I feed mine a mix of NLS and also Frozen mysis and brine shrimp (every other day, one or the other)


----------



## 660dave (Apr 30, 2013)

Great thanks, i'll keep trying the NLS with some frozen foods also. 
Another question, i've set it up as a species tank and am fine keeping it that way but i wondered would Syno's suffer the same fate as other fish in a Brichardi tank? Do they ignore them in a similar way to Mbuna or will they harass them as much as they would other fish? 
Also would the Syno's affect breeding (eating eggs, fry?) I wanted to set up a Brichardi species tank to witness their breeding, and see the colony develop etc i wouldnt want to disrupt this by adding other fish. 
The Syno's would either be juvenile lucipinnis, or W/C Petricola (adults) i have both, with more w/c coming at the weekend. 
It's a 3ft 55g tank.


----------



## ratbones86 (Jun 29, 2012)

It's a general rule thatwhen brichardi breed they will kill everything else in the tank. This being said, I have seen tanks with other species in them as well with the brichardi. Seen some multies in with them before. Was on youtube.


----------



## Floridagirl (Jan 10, 2008)

Synos will definitely disrupt breeding, and of the 13 fish, you will likely only have 2 left when they pair.


----------



## Darkskies (Mar 17, 2012)

How big is your tank?


----------



## Floridagirl (Jan 10, 2008)

660dave said:


> It's a 3ft 55g tank.


----------



## Darkskies (Mar 17, 2012)

Floridagirl said:


> 660dave said:
> 
> 
> > It's a 3ft 55g tank.


  Sorry I missed that.
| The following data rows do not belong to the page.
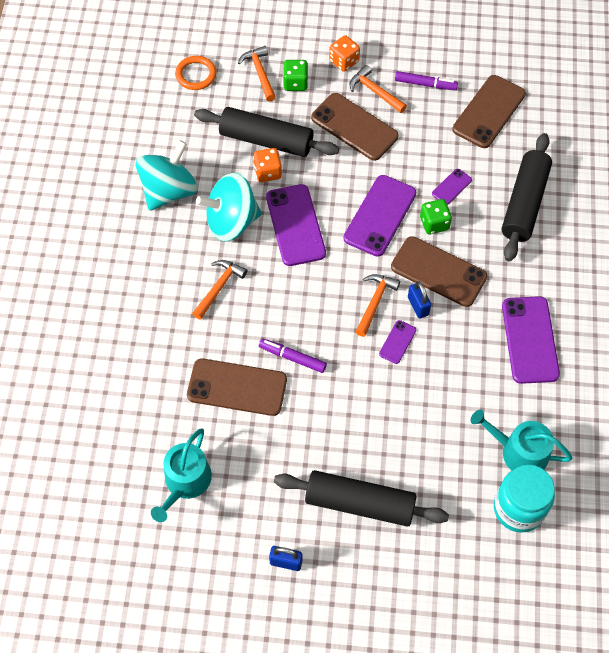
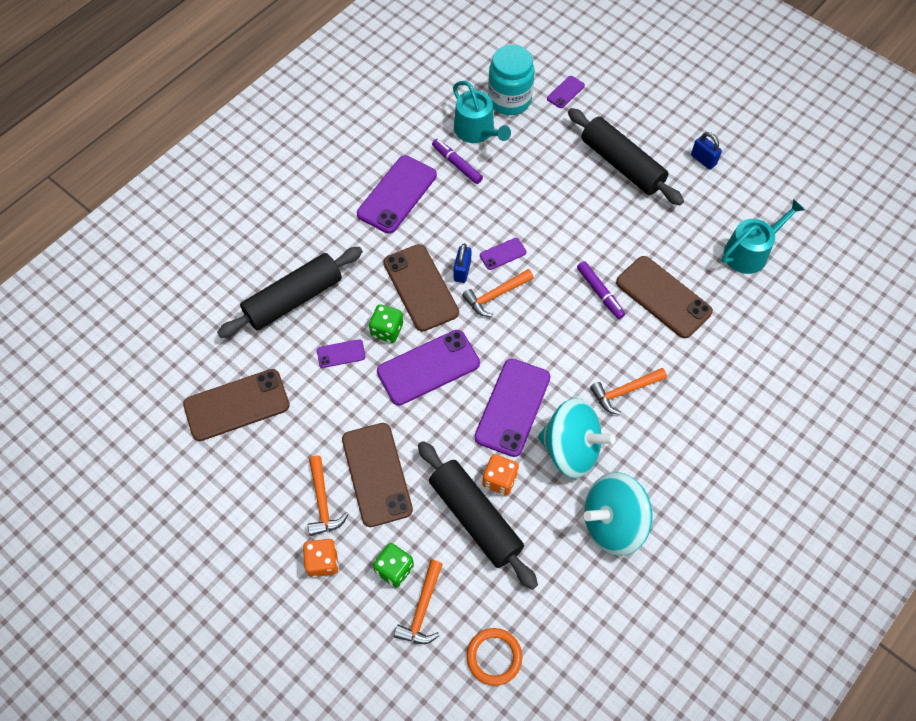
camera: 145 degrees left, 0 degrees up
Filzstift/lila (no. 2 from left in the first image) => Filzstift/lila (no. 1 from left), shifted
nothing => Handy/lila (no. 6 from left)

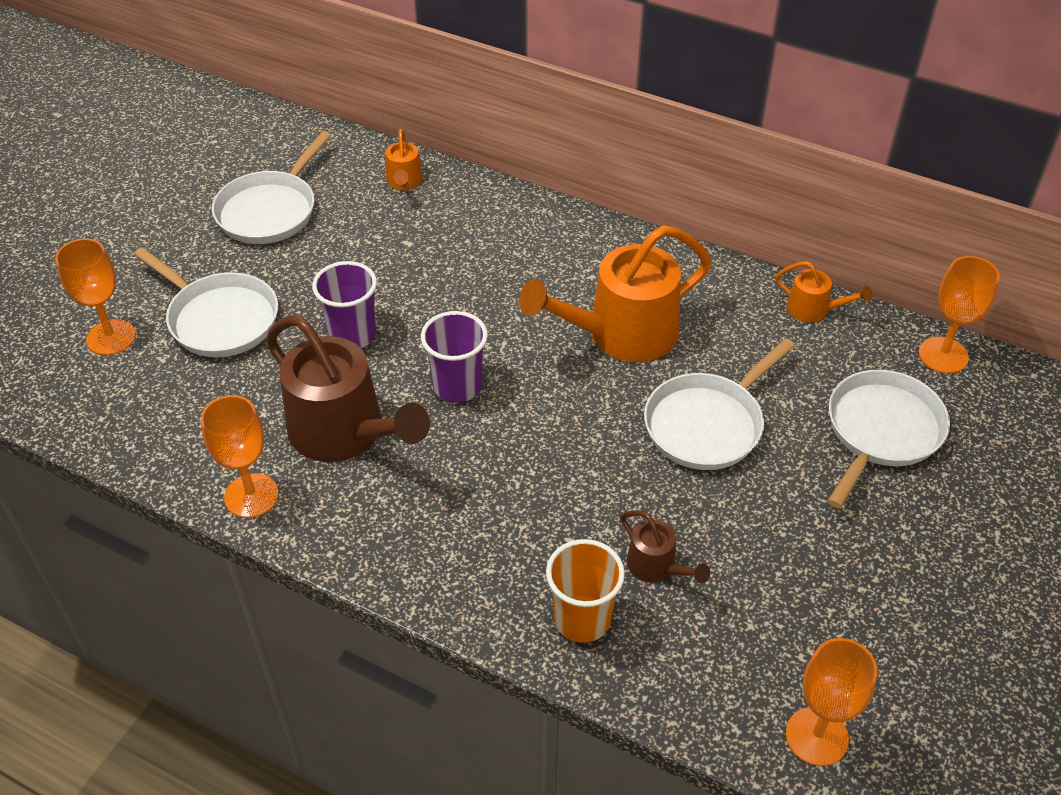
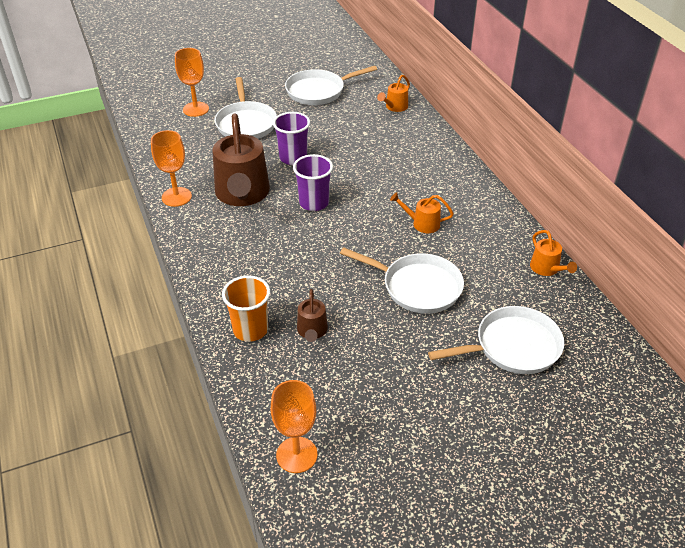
camera: 40 degrees right, 5 degrees down
Pfanne/weiß (no. 3 from left), 150 degrees counterclockwise
Gießkanne/orange (no. 2 from left), x0.47
Kelch/orange (no. 4 from left) => nothing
Yeah, make it a species tank. Even if you only have 2 left when they pair all fry and their subsequent generations will be tolerated and your colony will build itself up.


----------



## 660dave (Apr 30, 2013)

Great thanks for the advice, species tank it is


----------



## TfnG (Dec 29, 2012)

Sorry to butt in but it's on the same topic. What should we feed Brichardi fry? I just noticed the tiniest fish ever in my tank!!! Once they start coming out of the shell they are in...will finely crushed flake food be just fine?


----------



## Floridagirl (Jan 10, 2008)

Crushed flake food is fine.


----------



## 24Tropheus (Jun 21, 2006)

Erm NLS has only about 32% protein. Thats not high. Even spirulina is 60%+ :wink:


----------